Definition: Time has an actual temporal becoming to it. There is an objective past, present, and future.
More about the word: The special theory of relativity (STR) states that clocks in motion slow down. This time dilation occurs with respects to the observer. In the early 1900’s, Albert Einstein’s STR changed how physicists and philosophers viewed the previous Newtonian paradigm of absolute simultaneity. If STR is correct, then an observer in motion will experience time at a slower rate than an observer at rest. Perhaps, given STR, the A series of time is really illusory since the experience of time is relative to the subject (the object being the spacetime fabric).
STR may still permit an A series of time where the subject’s experience of objective becoming is supported by the object’s relation to the subject. There are two concurrent ways this may be done: Lorentzian simultaneity (from the physical approach) and God as the prime reality (from the metaphysical approach).

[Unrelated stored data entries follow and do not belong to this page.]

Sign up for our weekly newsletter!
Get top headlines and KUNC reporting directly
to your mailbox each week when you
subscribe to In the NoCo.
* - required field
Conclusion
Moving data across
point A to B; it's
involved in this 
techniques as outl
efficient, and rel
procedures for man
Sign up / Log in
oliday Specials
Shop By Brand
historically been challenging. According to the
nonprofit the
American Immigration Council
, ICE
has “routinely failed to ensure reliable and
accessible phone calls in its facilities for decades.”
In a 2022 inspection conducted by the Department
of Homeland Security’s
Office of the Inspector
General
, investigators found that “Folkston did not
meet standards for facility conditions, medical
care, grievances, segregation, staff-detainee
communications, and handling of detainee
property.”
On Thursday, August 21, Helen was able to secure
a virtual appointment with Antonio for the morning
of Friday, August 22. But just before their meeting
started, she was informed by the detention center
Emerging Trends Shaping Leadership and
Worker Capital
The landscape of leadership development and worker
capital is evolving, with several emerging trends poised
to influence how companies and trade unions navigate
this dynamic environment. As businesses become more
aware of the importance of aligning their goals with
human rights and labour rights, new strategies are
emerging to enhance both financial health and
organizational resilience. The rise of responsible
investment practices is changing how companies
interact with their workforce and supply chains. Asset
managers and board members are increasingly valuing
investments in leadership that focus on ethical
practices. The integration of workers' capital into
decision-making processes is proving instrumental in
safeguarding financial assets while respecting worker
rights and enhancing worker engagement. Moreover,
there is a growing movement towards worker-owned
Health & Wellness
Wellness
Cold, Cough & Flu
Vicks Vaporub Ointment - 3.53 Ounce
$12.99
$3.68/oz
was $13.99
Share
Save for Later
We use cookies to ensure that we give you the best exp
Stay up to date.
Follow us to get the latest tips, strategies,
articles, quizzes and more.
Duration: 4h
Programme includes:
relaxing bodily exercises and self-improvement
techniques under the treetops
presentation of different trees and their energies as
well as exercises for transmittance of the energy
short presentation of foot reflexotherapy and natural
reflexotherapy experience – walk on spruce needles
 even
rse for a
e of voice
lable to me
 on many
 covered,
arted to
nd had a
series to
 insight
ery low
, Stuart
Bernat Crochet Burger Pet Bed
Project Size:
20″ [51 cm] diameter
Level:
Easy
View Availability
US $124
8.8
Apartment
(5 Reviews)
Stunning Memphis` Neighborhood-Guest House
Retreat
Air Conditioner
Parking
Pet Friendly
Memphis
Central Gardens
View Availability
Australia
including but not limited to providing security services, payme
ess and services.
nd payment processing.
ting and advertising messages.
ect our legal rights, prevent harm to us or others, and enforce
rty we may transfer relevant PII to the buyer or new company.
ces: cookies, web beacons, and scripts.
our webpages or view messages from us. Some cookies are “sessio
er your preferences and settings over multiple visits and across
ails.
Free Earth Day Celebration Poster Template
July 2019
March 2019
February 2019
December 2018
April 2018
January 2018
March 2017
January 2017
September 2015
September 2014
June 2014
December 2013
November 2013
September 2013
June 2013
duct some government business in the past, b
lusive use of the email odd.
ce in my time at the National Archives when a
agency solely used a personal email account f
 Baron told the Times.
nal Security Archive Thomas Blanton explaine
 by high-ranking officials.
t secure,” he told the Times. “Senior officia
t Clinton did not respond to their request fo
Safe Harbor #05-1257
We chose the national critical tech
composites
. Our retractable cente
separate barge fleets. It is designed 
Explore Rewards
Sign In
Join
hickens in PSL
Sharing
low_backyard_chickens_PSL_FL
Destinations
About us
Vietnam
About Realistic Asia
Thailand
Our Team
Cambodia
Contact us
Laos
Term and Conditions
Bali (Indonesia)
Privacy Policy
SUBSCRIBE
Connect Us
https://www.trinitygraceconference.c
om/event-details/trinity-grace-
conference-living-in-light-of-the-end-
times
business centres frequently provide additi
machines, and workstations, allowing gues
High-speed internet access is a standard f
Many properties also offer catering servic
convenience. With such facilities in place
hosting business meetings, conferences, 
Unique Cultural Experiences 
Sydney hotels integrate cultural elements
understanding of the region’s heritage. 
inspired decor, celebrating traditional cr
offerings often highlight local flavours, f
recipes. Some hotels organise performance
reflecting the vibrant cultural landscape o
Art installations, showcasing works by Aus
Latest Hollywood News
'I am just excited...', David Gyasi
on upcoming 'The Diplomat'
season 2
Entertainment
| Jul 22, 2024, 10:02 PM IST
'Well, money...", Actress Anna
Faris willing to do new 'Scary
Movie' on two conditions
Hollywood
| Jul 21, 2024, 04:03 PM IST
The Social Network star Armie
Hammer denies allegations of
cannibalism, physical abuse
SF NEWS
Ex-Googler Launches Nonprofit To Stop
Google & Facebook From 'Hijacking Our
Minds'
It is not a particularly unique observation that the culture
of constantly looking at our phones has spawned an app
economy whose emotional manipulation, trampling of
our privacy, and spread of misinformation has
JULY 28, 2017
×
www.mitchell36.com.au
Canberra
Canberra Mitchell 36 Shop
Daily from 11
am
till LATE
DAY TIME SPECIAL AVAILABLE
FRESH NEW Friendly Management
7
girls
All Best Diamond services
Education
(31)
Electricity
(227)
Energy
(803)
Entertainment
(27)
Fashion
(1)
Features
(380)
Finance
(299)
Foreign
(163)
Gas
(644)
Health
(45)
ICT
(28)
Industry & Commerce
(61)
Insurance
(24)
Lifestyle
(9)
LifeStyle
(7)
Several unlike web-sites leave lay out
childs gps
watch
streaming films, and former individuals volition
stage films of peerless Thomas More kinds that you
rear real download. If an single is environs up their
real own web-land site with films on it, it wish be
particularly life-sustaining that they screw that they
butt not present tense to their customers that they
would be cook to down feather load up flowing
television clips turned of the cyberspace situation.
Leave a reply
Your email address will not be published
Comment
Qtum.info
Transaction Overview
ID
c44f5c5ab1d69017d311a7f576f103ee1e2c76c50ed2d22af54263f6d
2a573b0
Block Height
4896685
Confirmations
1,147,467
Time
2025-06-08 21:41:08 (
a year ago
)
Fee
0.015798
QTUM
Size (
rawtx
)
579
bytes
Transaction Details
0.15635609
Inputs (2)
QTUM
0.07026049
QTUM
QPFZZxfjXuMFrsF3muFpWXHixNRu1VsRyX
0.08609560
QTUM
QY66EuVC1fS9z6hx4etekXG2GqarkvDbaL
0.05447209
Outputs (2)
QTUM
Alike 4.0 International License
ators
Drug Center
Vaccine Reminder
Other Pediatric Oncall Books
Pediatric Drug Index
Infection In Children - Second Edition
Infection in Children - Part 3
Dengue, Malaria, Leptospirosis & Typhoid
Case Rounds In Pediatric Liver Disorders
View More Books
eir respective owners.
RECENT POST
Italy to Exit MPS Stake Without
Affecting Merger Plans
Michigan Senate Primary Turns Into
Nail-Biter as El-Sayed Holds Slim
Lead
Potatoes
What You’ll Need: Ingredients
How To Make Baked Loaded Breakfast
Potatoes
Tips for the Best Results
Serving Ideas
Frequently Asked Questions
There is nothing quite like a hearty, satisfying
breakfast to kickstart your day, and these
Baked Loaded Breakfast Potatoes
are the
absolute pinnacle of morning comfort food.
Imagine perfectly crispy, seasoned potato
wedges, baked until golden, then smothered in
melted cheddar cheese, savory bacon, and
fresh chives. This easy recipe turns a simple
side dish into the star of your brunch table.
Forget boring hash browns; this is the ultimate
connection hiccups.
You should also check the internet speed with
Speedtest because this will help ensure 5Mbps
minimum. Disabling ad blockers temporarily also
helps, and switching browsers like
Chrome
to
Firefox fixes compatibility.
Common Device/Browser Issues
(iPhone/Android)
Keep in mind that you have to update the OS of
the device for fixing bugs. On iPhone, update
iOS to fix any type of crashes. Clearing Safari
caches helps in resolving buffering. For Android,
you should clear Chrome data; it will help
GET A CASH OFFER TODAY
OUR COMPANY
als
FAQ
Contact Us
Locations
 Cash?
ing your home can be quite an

Hendrick Lorentz proposed the idea that time and length are absolute but there is no way these measurements could be made since the measuring devices are in motion.
Lorentz’s equations for local time and transformation may aid the A theorist in the subject to object relationship with the observer being the subject and spacetime being the object; however, if the object is changed to God then perhaps the observers experience of becoming is objective [or perhaps a metaphysical time]. Propositions that appear in the past tense are true if and only if that proposition was true at that moment it describes. The proposition, “It rained yesterday on March 12” is true if and only if today is March 13 [or any later day] and it rained the day before March 13. If the observer experienced an earlier-than, later-than sense of becoming respective to March 12 and March 13 what criteria would warrant a rejection of that sense of becoming? If on March 12 the observer objectively experiences rain and then affirms the truth of the proposition “It rained yesterday on March 12” the next day it seems that the proposition is objectively true as it stands in relation to the event and the observer. If the event experienced (absolute becoming) is objective and the proposition “It rained yesterday on March 12” is true on March 13 then perhaps the referent for temporal becoming is not mere spacetime but rather God.